Google explains the causes of Sunday's blackout

On Sunday, overseas users had to deal with a prolonged one Blackout which involved various services Google: from YouTube to Drive, up to Gmail. An alarm cleared within a few hours. Today the Mountain View group returns to the story, explaining the reasons that caused the malfunction, its impact and the measures put in place to prevent it from happening again.

The post shared by bigG on the official blog talks about delays that have affected the search engine and errors generated by some of the managed platforms. There cause is to be found in the change made to the configuration of some servers: instead of being applied to a small number of machines located in a single region, it has been introduced on a larger scale, cutting the ability to manage inbound and outbound traffic from multiple data centers by more than half. The infrastructure that remained operational thus found itself having to deal with an unexpected amount of requests, generating congestion and consequently the slowdowns experienced.

It happened that the servers prioritized the least demanding requests in terms of bandwidth. Google explains this by using a comparison: it is as if it had continued to deliver the most urgent packages by bicycle, along roads blocked by a traffic jam. Mountain View engineers identified the anomaly in seconds, while the diagnosis of the problem and its correction they took a few minutes, restoring a normal situation only hours later. The same slowdown that affected users also slowed down the intervention of the technicians.

During the blackout, the displays of UAF YouTube decreased by about 10% globally, while traffic on cloud services for storage it shrank by 30%. Still, roughly 1% of users gmail has encountered some kind of malfunction: a small share, but that considering how much the platform is adopted around the world translates into millions of people unable to send or receive messages. The Search Engine instead it has only been subject to slowdowns in the management of queries.

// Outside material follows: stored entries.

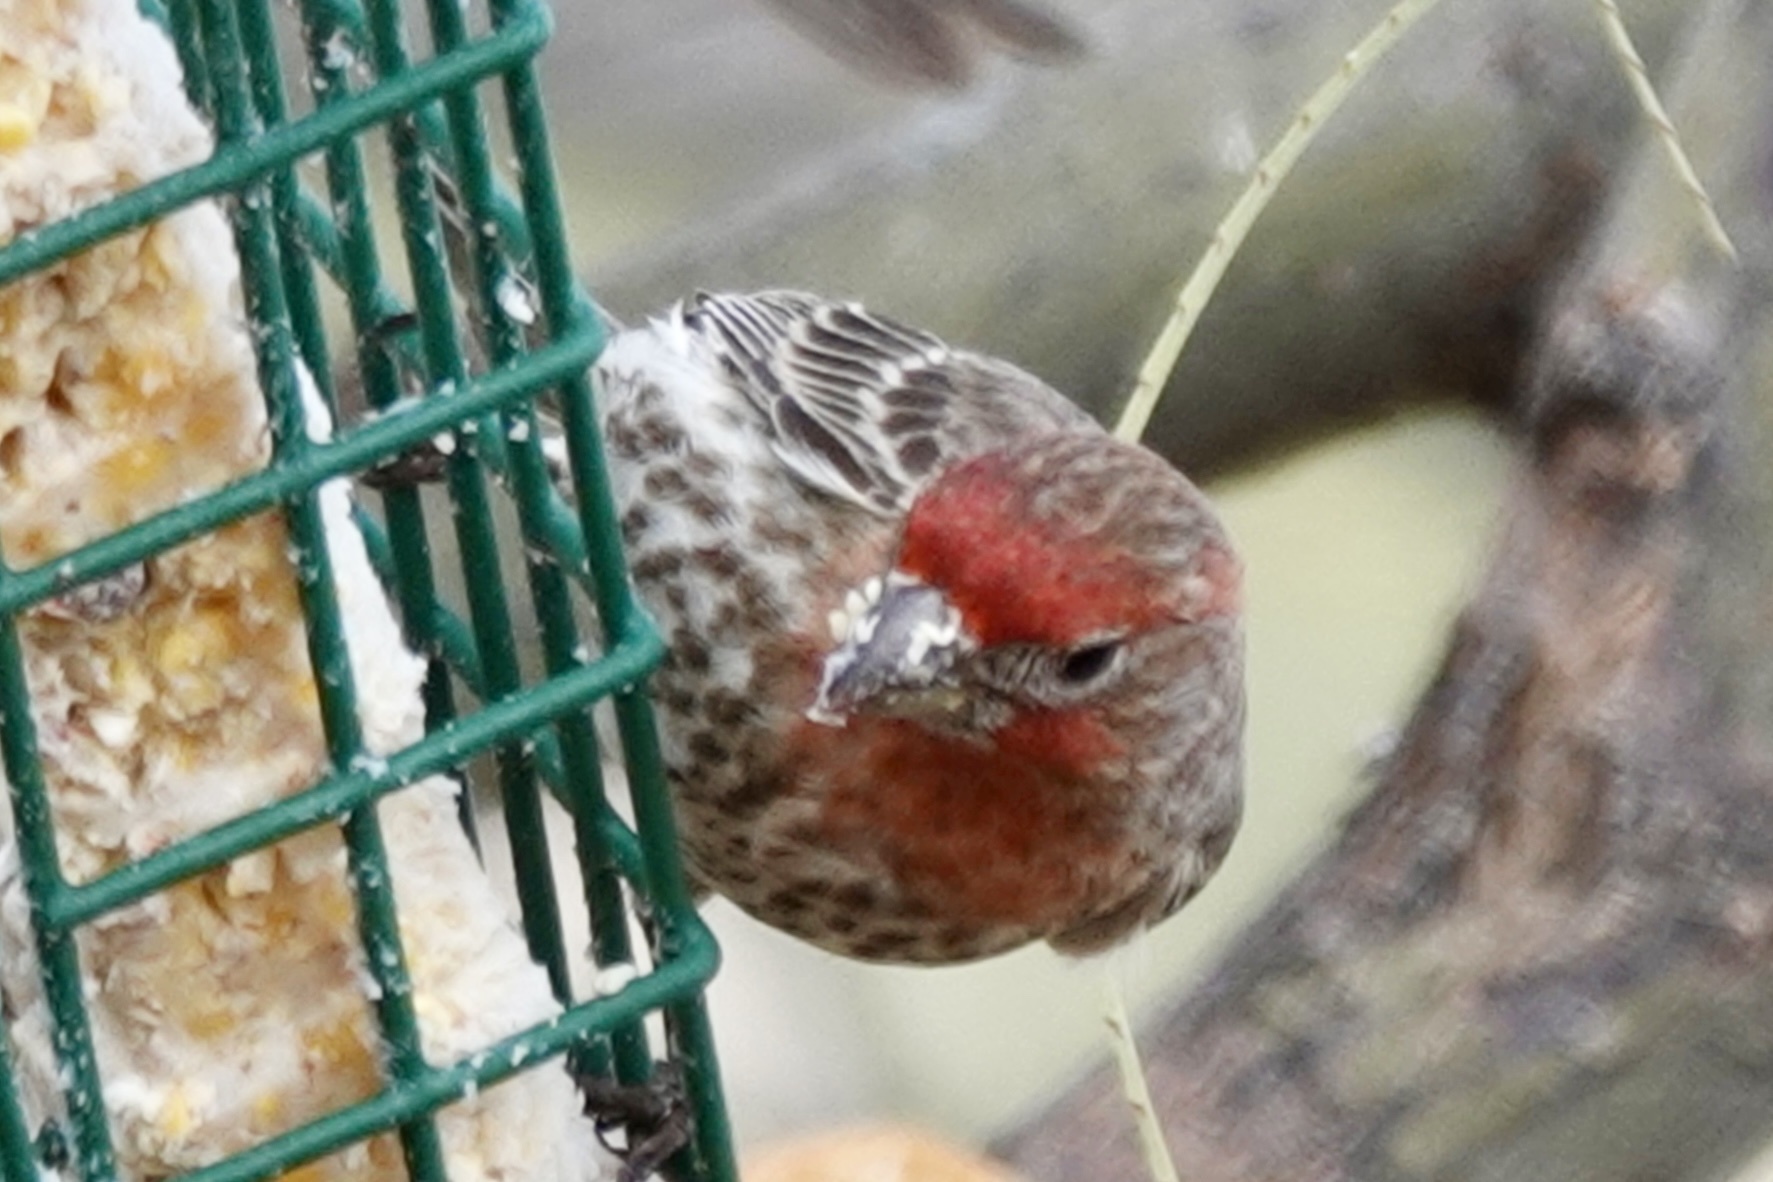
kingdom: Animalia
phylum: Chordata
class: Aves
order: Passeriformes
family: Fringillidae
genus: Haemorhous
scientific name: Haemorhous mexicanus
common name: House finch
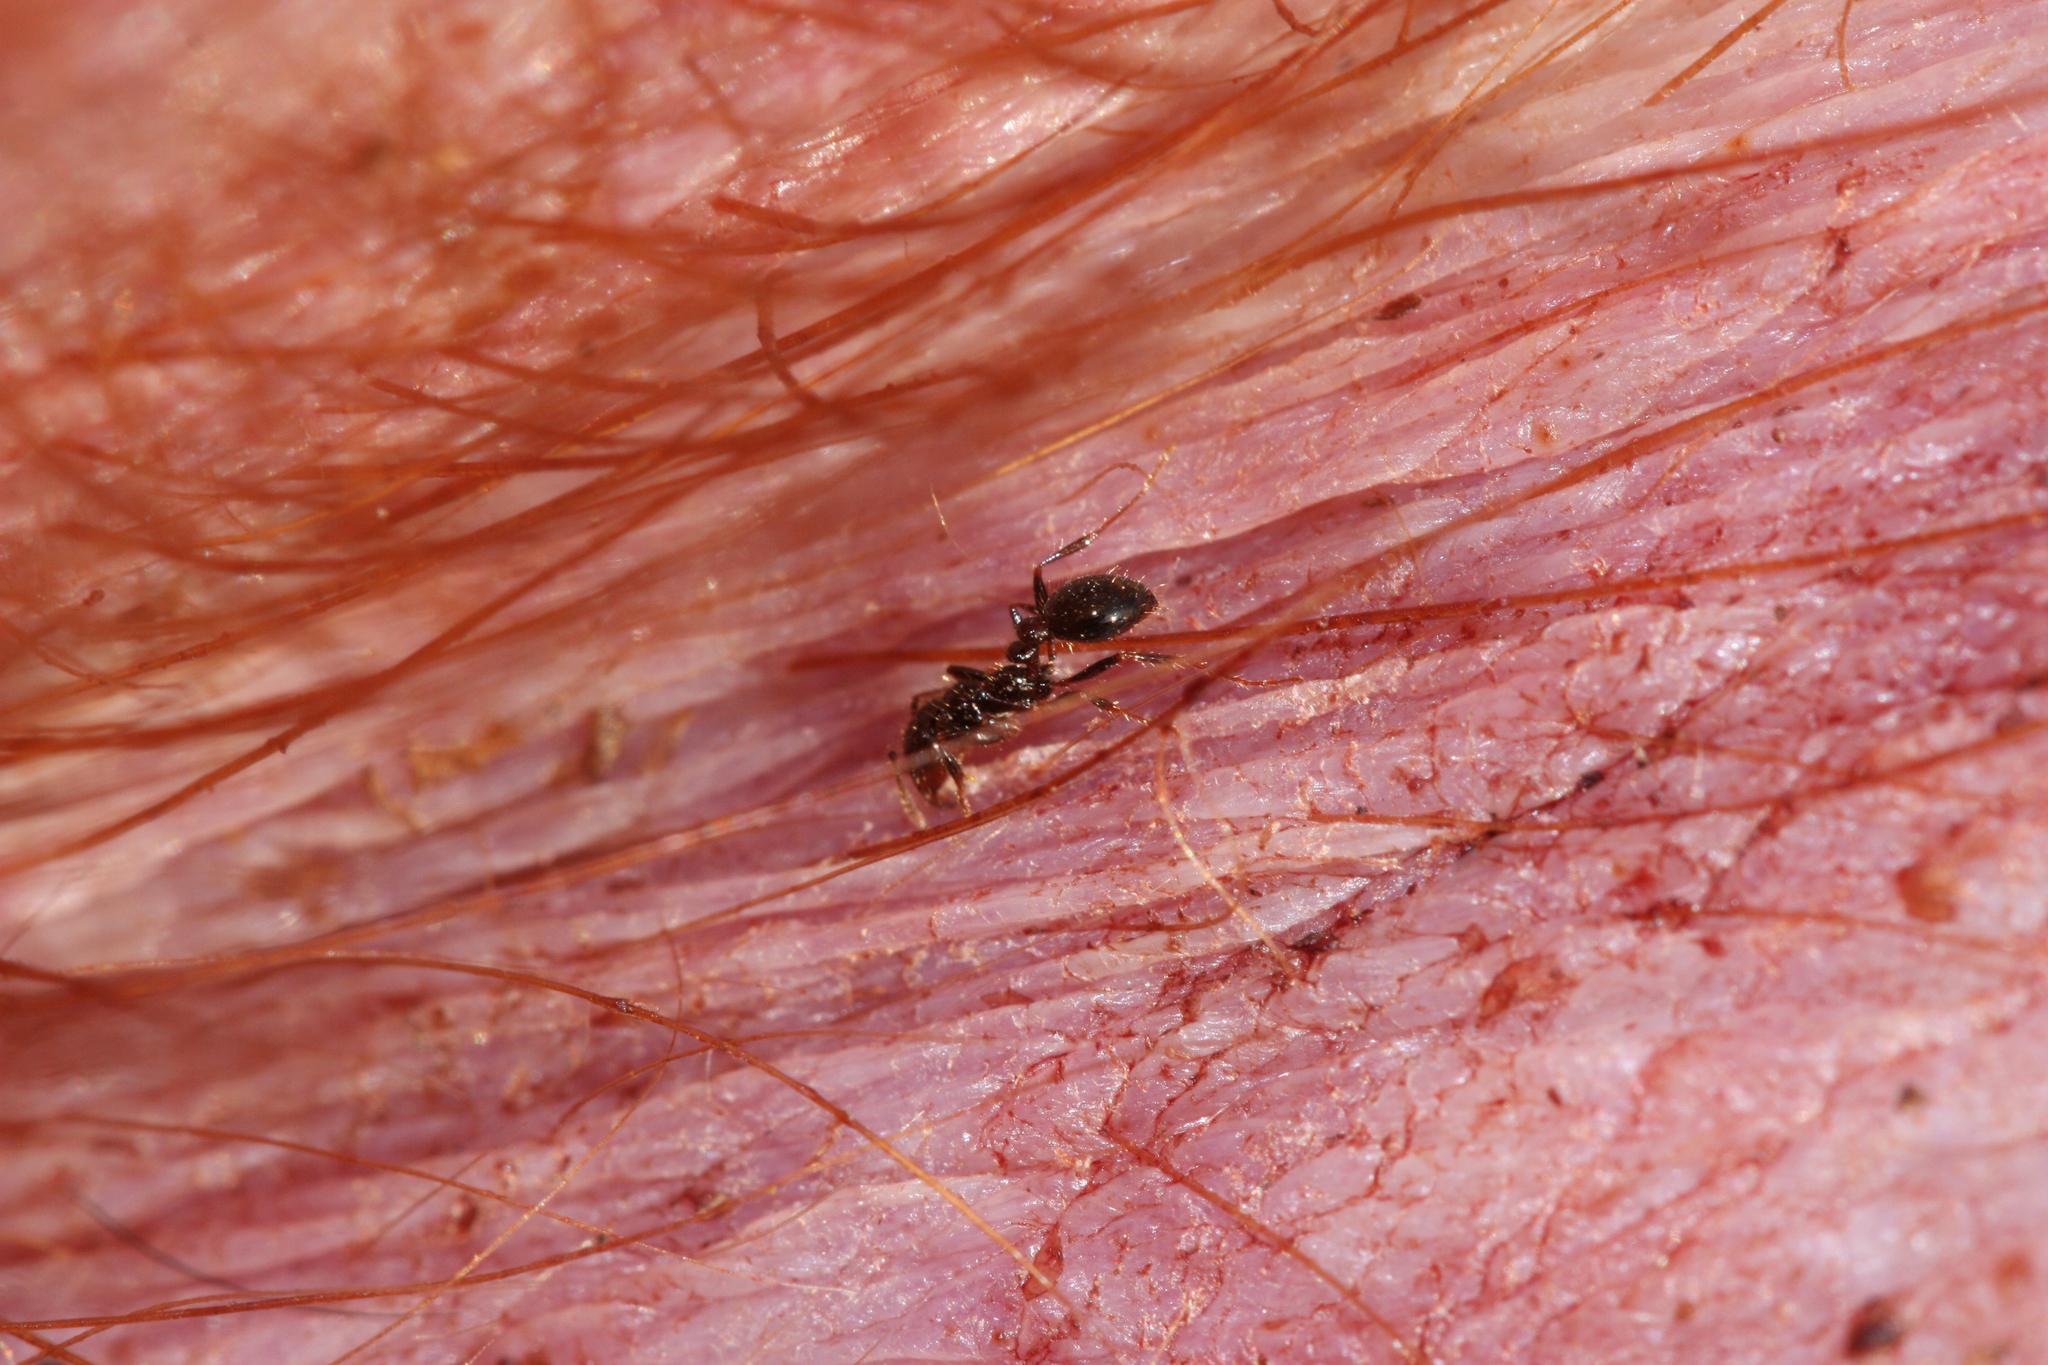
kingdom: Animalia
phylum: Arthropoda
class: Insecta
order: Hymenoptera
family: Formicidae
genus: Solenopsis
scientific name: Solenopsis xyloni
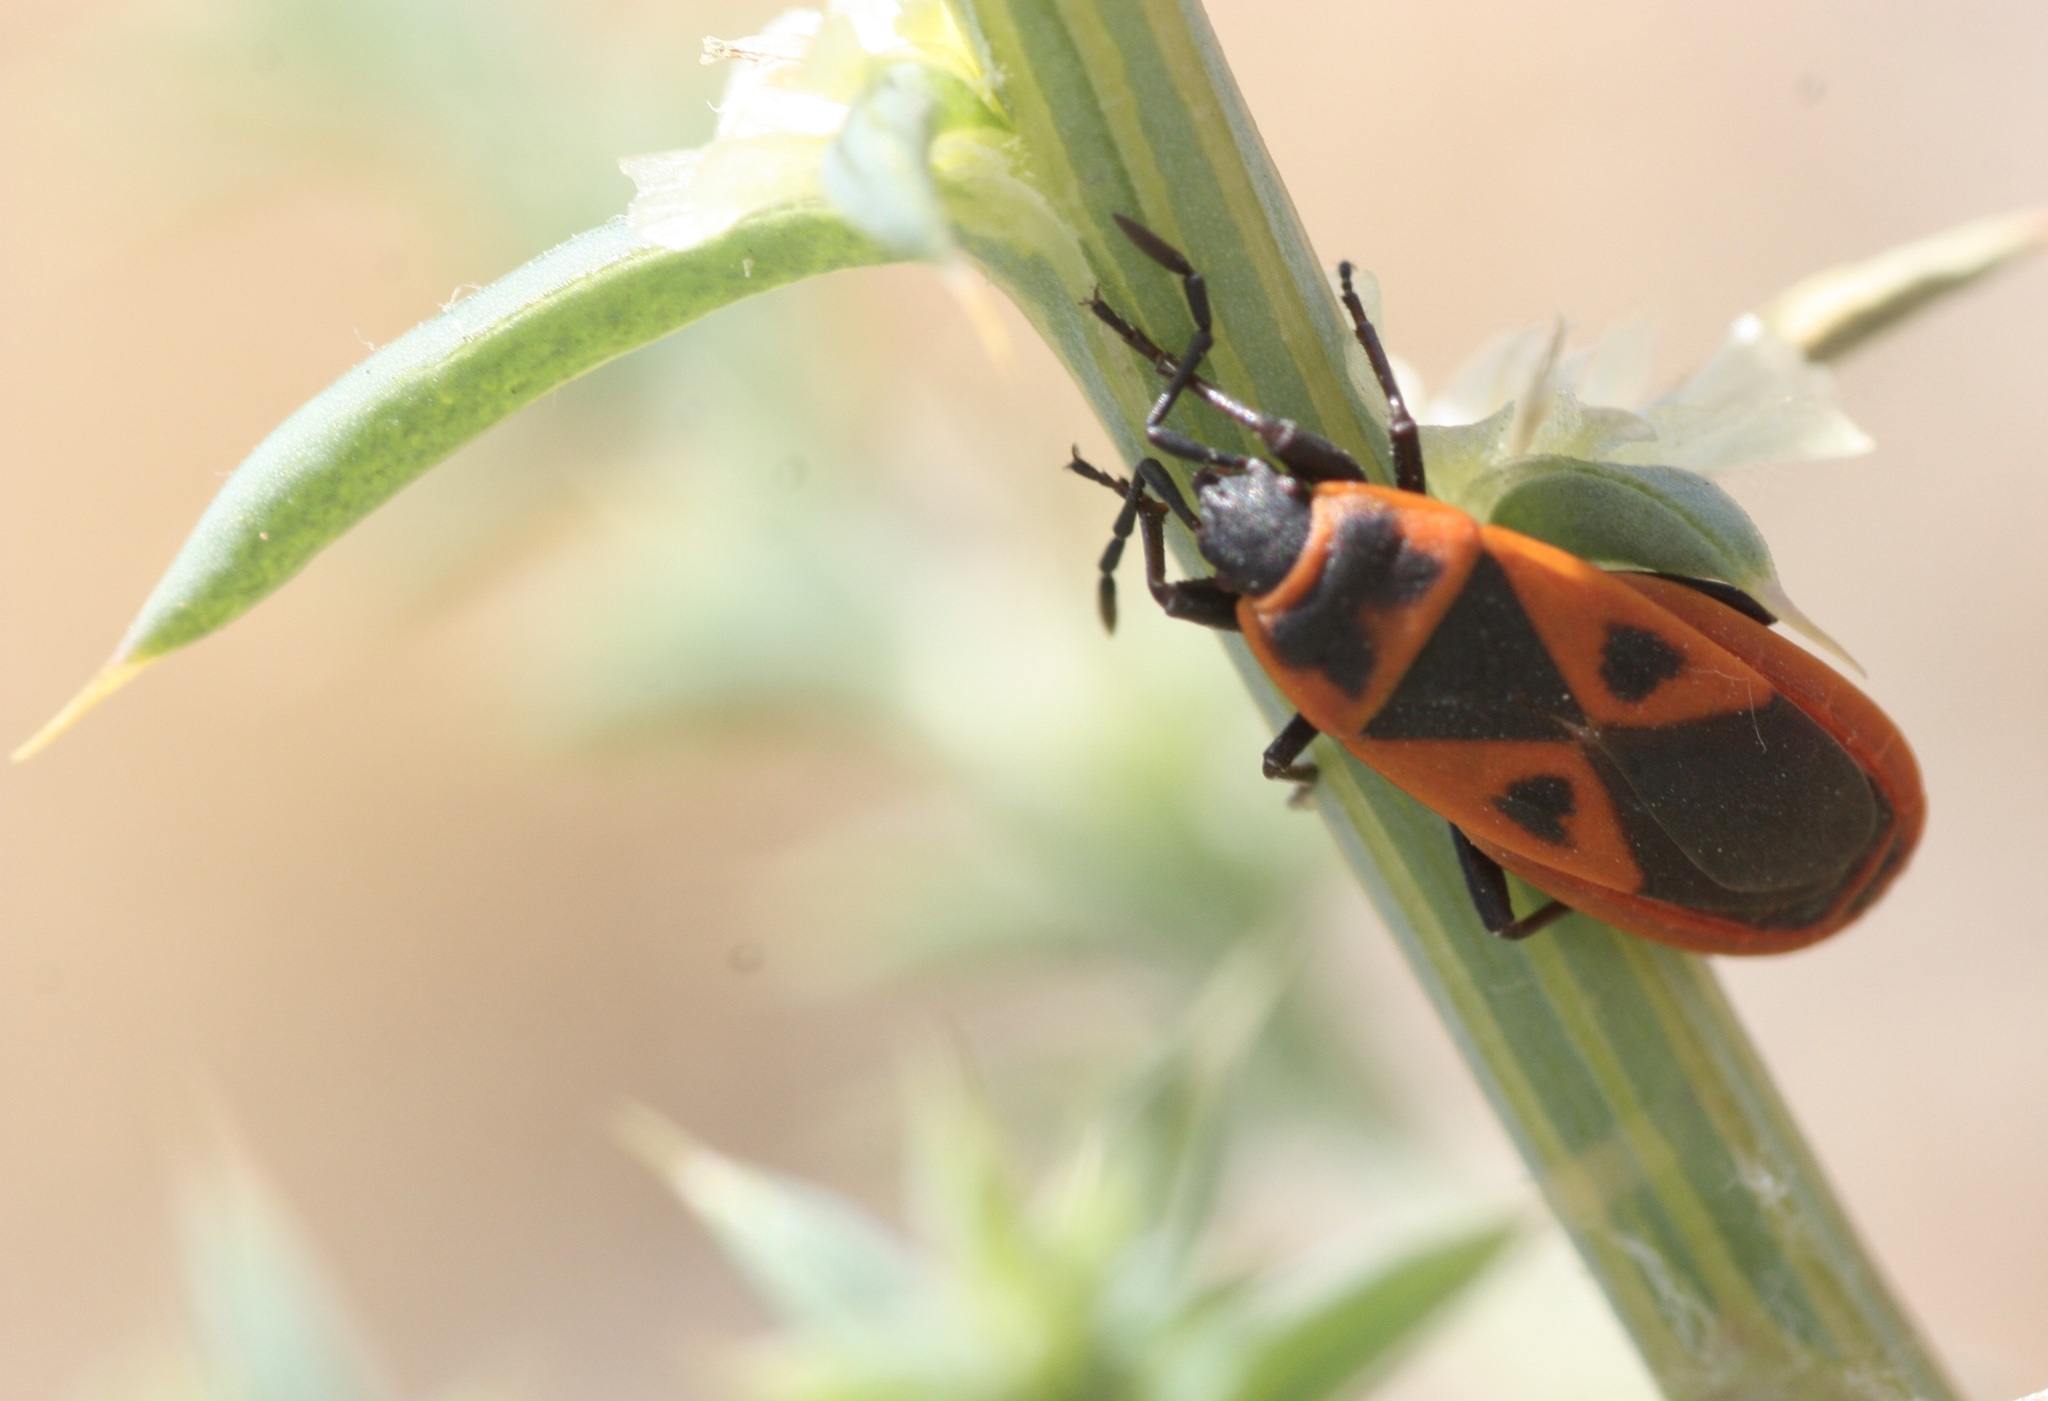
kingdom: Animalia
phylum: Arthropoda
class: Insecta
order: Hemiptera
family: Pyrrhocoridae
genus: Scantius
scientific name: Scantius aegyptius
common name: Red bug
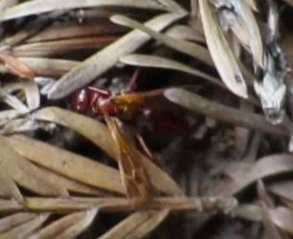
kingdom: Animalia
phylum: Arthropoda
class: Insecta
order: Hymenoptera
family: Pompilidae
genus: Sphictostethus
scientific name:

The post highlights how Google is still at work to understand in every detail the dynamics of the problem, as well as the reasons for the prolonged wait so that everything could return to normal. The company also undertakes to work to ensure that such incidents do not occur again. This is the closing comment.

We know that people all over the world rely on Google's services and over the years have grown accustomed to expecting everything to work all the time. We take this expectation very seriously: it is our mission, our inspiration. When we don't satisfy it, like Sunday, it motivates us to learn as much as possible and make our services even better, faster and more reliable.